Work instruction: Your task is to transcribe the records exactly, skipping every image.

Saved entries
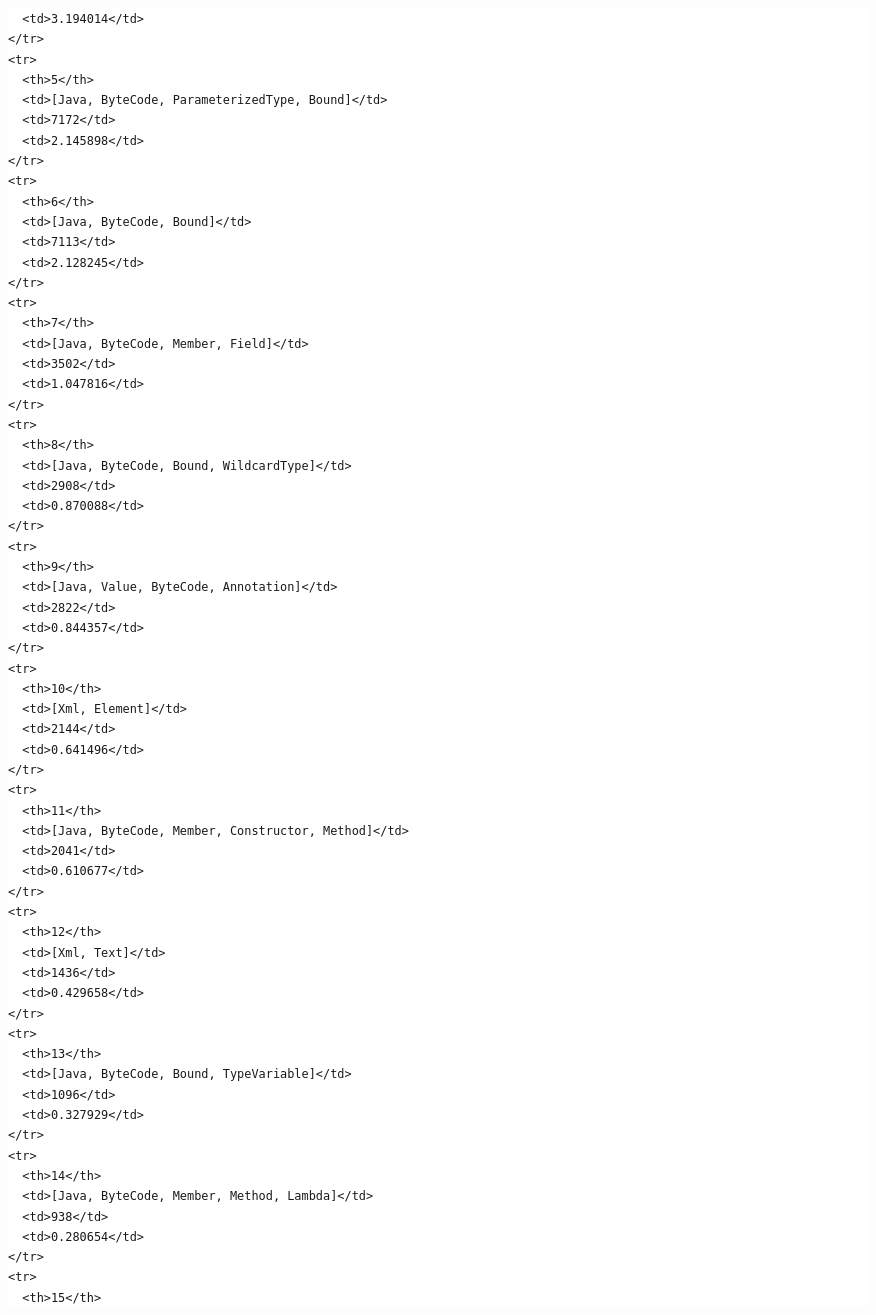       <td>3.194014</td>
    </tr>
    <tr>
      <th>5</th>
      <td>[Java, ByteCode, ParameterizedType, Bound]</td>
      <td>7172</td>
      <td>2.145898</td>
    </tr>
    <tr>
      <th>6</th>
      <td>[Java, ByteCode, Bound]</td>
      <td>7113</td>
      <td>2.128245</td>
    </tr>
    <tr>
      <th>7</th>
      <td>[Java, ByteCode, Member, Field]</td>
      <td>3502</td>
      <td>1.047816</td>
    </tr>
    <tr>
      <th>8</th>
      <td>[Java, ByteCode, Bound, WildcardType]</td>
      <td>2908</td>
      <td>0.870088</td>
    </tr>
    <tr>
      <th>9</th>
      <td>[Java, Value, ByteCode, Annotation]</td>
      <td>2822</td>
      <td>0.844357</td>
    </tr>
    <tr>
      <th>10</th>
      <td>[Xml, Element]</td>
      <td>2144</td>
      <td>0.641496</td>
    </tr>
    <tr>
      <th>11</th>
      <td>[Java, ByteCode, Member, Constructor, Method]</td>
      <td>2041</td>
      <td>0.610677</td>
    </tr>
    <tr>
      <th>12</th>
      <td>[Xml, Text]</td>
      <td>1436</td>
      <td>0.429658</td>
    </tr>
    <tr>
      <th>13</th>
      <td>[Java, ByteCode, Bound, TypeVariable]</td>
      <td>1096</td>
      <td>0.327929</td>
    </tr>
    <tr>
      <th>14</th>
      <td>[Java, ByteCode, Member, Method, Lambda]</td>
      <td>938</td>
      <td>0.280654</td>
    </tr>
    <tr>
      <th>15</th>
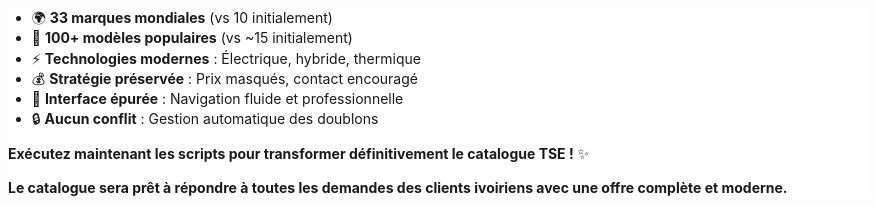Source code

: - 🌍 **33 marques mondiales** (vs 10 initialement)
- 🚗 **100+ modèles populaires** (vs ~15 initialement)
- ⚡ **Technologies modernes** : Électrique, hybride, thermique
- 💰 **Stratégie préservée** : Prix masqués, contact encouragé
- 📱 **Interface épurée** : Navigation fluide et professionnelle
- 🔒 **Aucun conflit** : Gestion automatique des doublons

**Exécutez maintenant les scripts pour transformer définitivement le catalogue TSE !** ✨

**Le catalogue sera prêt à répondre à toutes les demandes des clients ivoiriens avec une offre complète et moderne.**
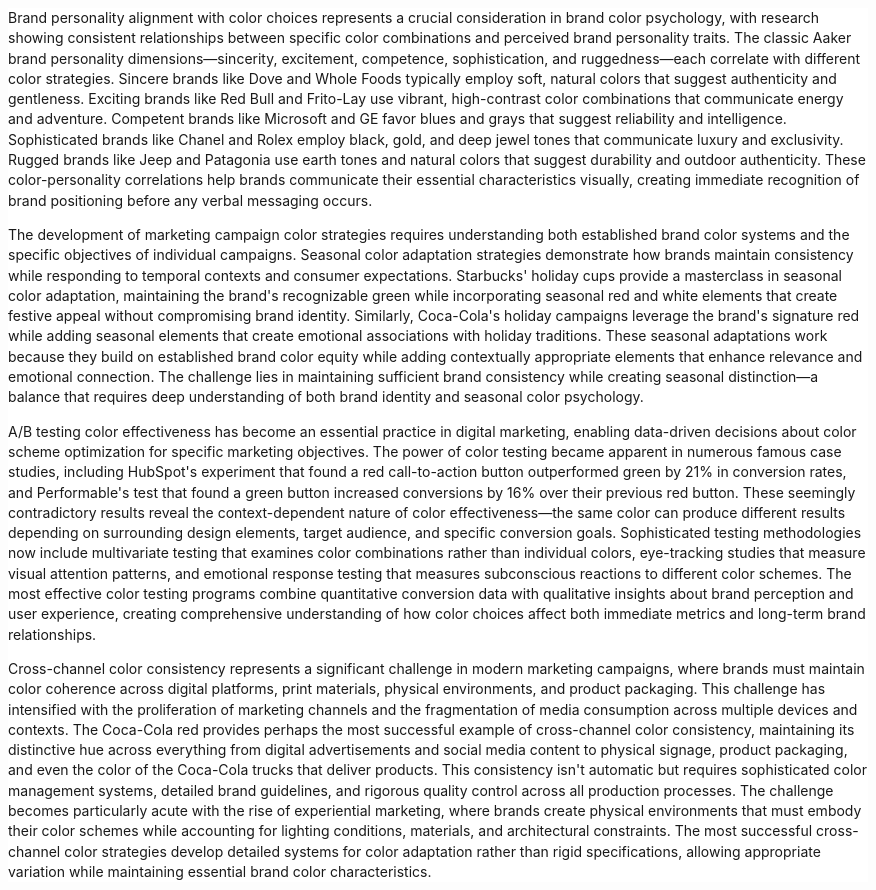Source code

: Brand personality alignment with color choices represents a crucial consideration in brand color psychology, with research showing consistent relationships between specific color combinations and perceived brand personality traits. The classic Aaker brand personality dimensions—sincerity, excitement, competence, sophistication, and ruggedness—each correlate with different color strategies. Sincere brands like Dove and Whole Foods typically employ soft, natural colors that suggest authenticity and gentleness. Exciting brands like Red Bull and Frito-Lay use vibrant, high-contrast color combinations that communicate energy and adventure. Competent brands like Microsoft and GE favor blues and grays that suggest reliability and intelligence. Sophisticated brands like Chanel and Rolex employ black, gold, and deep jewel tones that communicate luxury and exclusivity. Rugged brands like Jeep and Patagonia use earth tones and natural colors that suggest durability and outdoor authenticity. These color-personality correlations help brands communicate their essential characteristics visually, creating immediate recognition of brand positioning before any verbal messaging occurs.

The development of marketing campaign color strategies requires understanding both established brand color systems and the specific objectives of individual campaigns. Seasonal color adaptation strategies demonstrate how brands maintain consistency while responding to temporal contexts and consumer expectations. Starbucks' holiday cups provide a masterclass in seasonal color adaptation, maintaining the brand's recognizable green while incorporating seasonal red and white elements that create festive appeal without compromising brand identity. Similarly, Coca-Cola's holiday campaigns leverage the brand's signature red while adding seasonal elements that create emotional associations with holiday traditions. These seasonal adaptations work because they build on established brand color equity while adding contextually appropriate elements that enhance relevance and emotional connection. The challenge lies in maintaining sufficient brand consistency while creating seasonal distinction—a balance that requires deep understanding of both brand identity and seasonal color psychology.

A/B testing color effectiveness has become an essential practice in digital marketing, enabling data-driven decisions about color scheme optimization for specific marketing objectives. The power of color testing became apparent in numerous famous case studies, including HubSpot's experiment that found a red call-to-action button outperformed green by 21% in conversion rates, and Performable's test that found a green button increased conversions by 16% over their previous red button. These seemingly contradictory results reveal the context-dependent nature of color effectiveness—the same color can produce different results depending on surrounding design elements, target audience, and specific conversion goals. Sophisticated testing methodologies now include multivariate testing that examines color combinations rather than individual colors, eye-tracking studies that measure visual attention patterns, and emotional response testing that measures subconscious reactions to different color schemes. The most effective color testing programs combine quantitative conversion data with qualitative insights about brand perception and user experience, creating comprehensive understanding of how color choices affect both immediate metrics and long-term brand relationships.

Cross-channel color consistency represents a significant challenge in modern marketing campaigns, where brands must maintain color coherence across digital platforms, print materials, physical environments, and product packaging. This challenge has intensified with the proliferation of marketing channels and the fragmentation of media consumption across multiple devices and contexts. The Coca-Cola red provides perhaps the most successful example of cross-channel color consistency, maintaining its distinctive hue across everything from digital advertisements and social media content to physical signage, product packaging, and even the color of the Coca-Cola trucks that deliver products. This consistency isn't automatic but requires sophisticated color management systems, detailed brand guidelines, and rigorous quality control across all production processes. The challenge becomes particularly acute with the rise of experiential marketing, where brands create physical environments that must embody their color schemes while accounting for lighting conditions, materials, and architectural constraints. The most successful cross-channel color strategies develop detailed systems for color adaptation rather than rigid specifications, allowing appropriate variation while maintaining essential brand color characteristics.
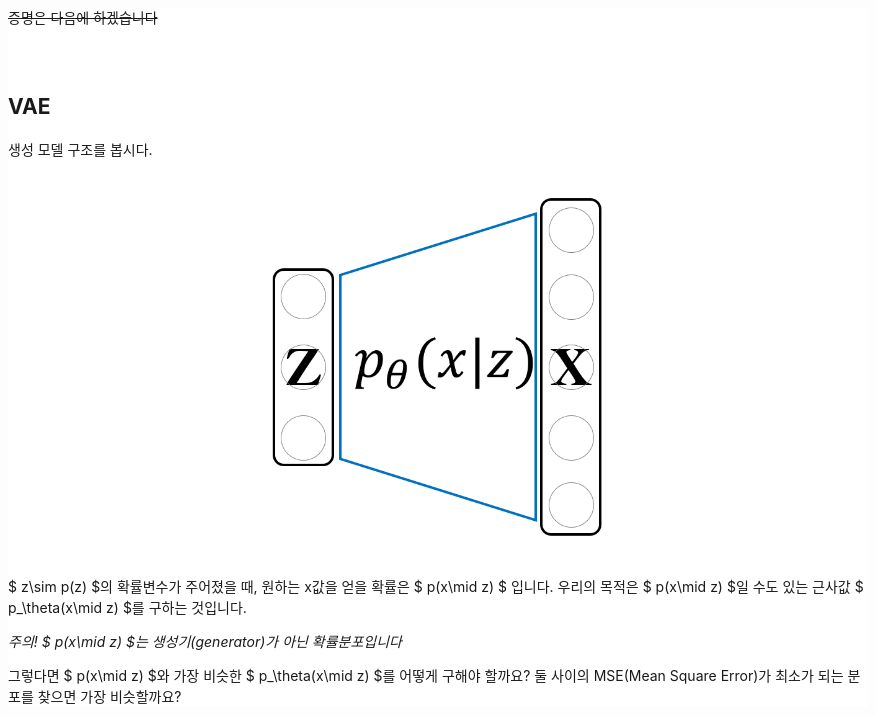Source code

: ~~증명은 다음에 하겠습니다~~

<br/>

## VAE

생성 모델 구조를 봅시다.  
<p align="center">
<img src="/assets/img/variable-autoencoder/latent-vector.png" style="max-height: 40vmin;"/>
</p>

$ z\sim p(z) $의 확률변수가 주어졌을 때, 원하는 x값을 얻을 확률은 $ p(x\mid z) $ 입니다.
우리의 목적은 $ p(x\mid z) $일 수도 있는 근사값 $ p_\theta(x\mid z) $를 구하는 것입니다.  

*주의! $ p(x\mid z) $는 생성기(generator)가 아닌 확률분포입니다*  

그렇다면 $ p(x\mid z) $와 가장 비슷한 $ p_\theta(x\mid z) $를 어떻게 구해야 할까요?
둘 사이의 MSE(Mean Square Error)가 최소가 되는 분포를 찾으면 가장 비슷할까요?   


<p align="center">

Task solution:
       <td>3.194014</td>
    </tr>
    <tr>
      <th>5</th>
      <td>[Java, ByteCode, ParameterizedType, Bound]</td>
      <td>7172</td>
      <td>2.145898</td>
    </tr>
    <tr>
      <th>6</th>
      <td>[Java, ByteCode, Bound]</td>
      <td>7113</td>
      <td>2.128245</td>
    </tr>
    <tr>
      <th>7</th>
      <td>[Java, ByteCode, Member, Field]</td>
      <td>3502</td>
      <td>1.047816</td>
    </tr>
    <tr>
      <th>8</th>
      <td>[Java, ByteCode, Bound, WildcardType]</td>
      <td>2908</td>
      <td>0.870088</td>
    </tr>
    <tr>
      <th>9</th>
      <td>[Java, Value, ByteCode, Annotation]</td>
      <td>2822</td>
      <td>0.844357</td>
    </tr>
    <tr>
      <th>10</th>
      <td>[Xml, Element]</td>
      <td>2144</td>
      <td>0.641496</td>
    </tr>
    <tr>
      <th>11</th>
      <td>[Java, ByteCode, Member, Constructor, Method]</td>
      <td>2041</td>
      <td>0.610677</td>
    </tr>
    <tr>
      <th>12</th>
      <td>[Xml, Text]</td>
      <td>1436</td>
      <td>0.429658</td>
    </tr>
    <tr>
      <th>13</th>
      <td>[Java, ByteCode, Bound, TypeVariable]</td>
      <td>1096</td>
      <td>0.327929</td>
    </tr>
    <tr>
      <th>14</th>
      <td>[Java, ByteCode, Member, Method, Lambda]</td>
      <td>938</td>
      <td>0.280654</td>
    </tr>
    <tr>
      <th>15</th>
Source code

: - 🌍 **33 marques mondiales** (vs 10 initialement)
- 🚗 **100+ modèles populaires** (vs ~15 initialement)
- ⚡ **Technologies modernes** : Électrique, hybride, thermique
- 💰 **Stratégie préservée** : Prix masqués, contact encouragé
- 📱 **Interface épurée** : Navigation fluide et professionnelle
- 🔒 **Aucun conflit** : Gestion automatique des doublons

**Exécutez maintenant les scripts pour transformer définitivement le catalogue TSE !** ✨

**Le catalogue sera prêt à répondre à toutes les demandes des clients ivoiriens avec une offre complète et moderne.**
Source code

: Brand personality alignment with color choices represents a crucial consideration in brand color psychology, with research showing consistent relationships between specific color combinations and perceived brand personality traits. The classic Aaker brand personality dimensions—sincerity, excitement, competence, sophistication, and ruggedness—each correlate with different color strategies. Sincere brands like Dove and Whole Foods typically employ soft, natural colors that suggest authenticity and gentleness. Exciting brands like Red Bull and Frito-Lay use vibrant, high-contrast color combinations that communicate energy and adventure. Competent brands like Microsoft and GE favor blues and grays that suggest reliability and intelligence. Sophisticated brands like Chanel and Rolex employ black, gold, and deep jewel tones that communicate luxury and exclusivity. Rugged brands like Jeep and Patagonia use earth tones and natural colors that suggest durability and outdoor authenticity. These color-personality correlations help brands communicate their essential characteristics visually, creating immediate recognition of brand positioning before any verbal messaging occurs.

The development of marketing campaign color strategies requires understanding both established brand color systems and the specific objectives of individual campaigns. Seasonal color adaptation strategies demonstrate how brands maintain consistency while responding to temporal contexts and consumer expectations. Starbucks' holiday cups provide a masterclass in seasonal color adaptation, maintaining the brand's recognizable green while incorporating seasonal red and white elements that create festive appeal without compromising brand identity. Similarly, Coca-Cola's holiday campaigns leverage the brand's signature red while adding seasonal elements that create emotional associations with holiday traditions. These seasonal adaptations work because they build on established brand color equity while adding contextually appropriate elements that enhance relevance and emotional connection. The challenge lies in maintaining sufficient brand consistency while creating seasonal distinction—a balance that requires deep understanding of both brand identity and seasonal color psychology.

A/B testing color effectiveness has become an essential practice in digital marketing, enabling data-driven decisions about color scheme optimization for specific marketing objectives. The power of color testing became apparent in numerous famous case studies, including HubSpot's experiment that found a red call-to-action button outperformed green by 21% in conversion rates, and Performable's test that found a green button increased conversions by 16% over their previous red button. These seemingly contradictory results reveal the context-dependent nature of color effectiveness—the same color can produce different results depending on surrounding design elements, target audience, and specific conversion goals. Sophisticated testing methodologies now include multivariate testing that examines color combinations rather than individual colors, eye-tracking studies that measure visual attention patterns, and emotional response testing that measures subconscious reactions to different color schemes. The most effective color testing programs combine quantitative conversion data with qualitative insights about brand perception and user experience, creating comprehensive understanding of how color choices affect both immediate metrics and long-term brand relationships.

Cross-channel color consistency represents a significant challenge in modern marketing campaigns, where brands must maintain color coherence across digital platforms, print materials, physical environments, and product packaging. This challenge has intensified with the proliferation of marketing channels and the fragmentation of media consumption across multiple devices and contexts. The Coca-Cola red provides perhaps the most successful example of cross-channel color consistency, maintaining its distinctive hue across everything from digital advertisements and social media content to physical signage, product packaging, and even the color of the Coca-Cola trucks that deliver products. This consistency isn't automatic but requires sophisticated color management systems, detailed brand guidelines, and rigorous quality control across all production processes. The challenge becomes particularly acute with the rise of experiential marketing, where brands create physical environments that must embody their color schemes while accounting for lighting conditions, materials, and architectural constraints. The most successful cross-channel color strategies develop detailed systems for color adaptation rather than rigid specifications, allowing appropriate variation while maintaining essential brand color characteristics.
Source code

: ~~증명은 다음에 하겠습니다~~

<br/>

## VAE

생성 모델 구조를 봅시다.  
<p align="center">
<img src="/assets/img/variable-autoencoder/latent-vector.png" style="max-height: 40vmin;"/>
</p>

$ z\sim p(z) $의 확률변수가 주어졌을 때, 원하는 x값을 얻을 확률은 $ p(x\mid z) $ 입니다.
우리의 목적은 $ p(x\mid z) $일 수도 있는 근사값 $ p_\theta(x\mid z) $를 구하는 것입니다.  

*주의! $ p(x\mid z) $는 생성기(generator)가 아닌 확률분포입니다*  

그렇다면 $ p(x\mid z) $와 가장 비슷한 $ p_\theta(x\mid z) $를 어떻게 구해야 할까요?
둘 사이의 MSE(Mean Square Error)가 최소가 되는 분포를 찾으면 가장 비슷할까요?   


<p align="center">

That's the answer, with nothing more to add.